Start of Block

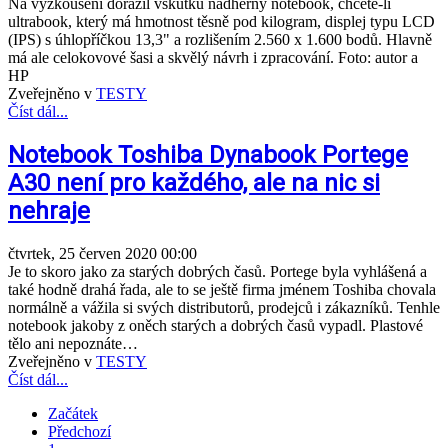
Na vyzkoušení dorazil vskutku nádherný notebook, chcete-li
ultrabook, který má hmotnost těsně pod kilogram, displej typu LCD
(IPS) s úhlopříčkou 13,3" a rozlišením 2.560 x 1.600 bodů. Hlavně
má ale celokovové šasi a skvělý návrh i zpracování. Foto: autor a
HP
Zveřejněno v
TESTY
Číst dál...
Notebook Toshiba Dynabook Portege
A30 není pro každého, ale na nic si
nehraje
čtvrtek, 25 červen 2020 00:00
Je to skoro jako za starých dobrých časů. Portege byla vyhlášená a
také hodně drahá řada, ale to se ještě firma jménem Toshiba chovala
normálně a vážila si svých distributorů, prodejců i zákazníků. Tenhle
notebook jakoby z oněch starých a dobrých časů vypadl. Plastové
tělo ani nepoznáte…
Zveřejněno v
TESTY
Číst dál...
Začátek
Předchozí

End of Block

## EXERCISE DETAILS:
Copy out the stretch from the start of the items through the line that contains "Je to skoro", word for word. Leave the pictures out.

## PROBLEM SOLUTION:
Na vyzkoušení dorazil vskutku nádherný notebook, chcete-li
ultrabook, který má hmotnost těsně pod kilogram, displej typu LCD
(IPS) s úhlopříčkou 13,3" a rozlišením 2.560 x 1.600 bodů. Hlavně
má ale celokovové šasi a skvělý návrh i zpracování. Foto: autor a
HP
Zveřejněno v
TESTY
Číst dál...
Notebook Toshiba Dynabook Portege
A30 není pro každého, ale na nic si
nehraje
čtvrtek, 25 červen 2020 00:00
Je to skoro jako za starých dobrých časů. Portege byla vyhlášená a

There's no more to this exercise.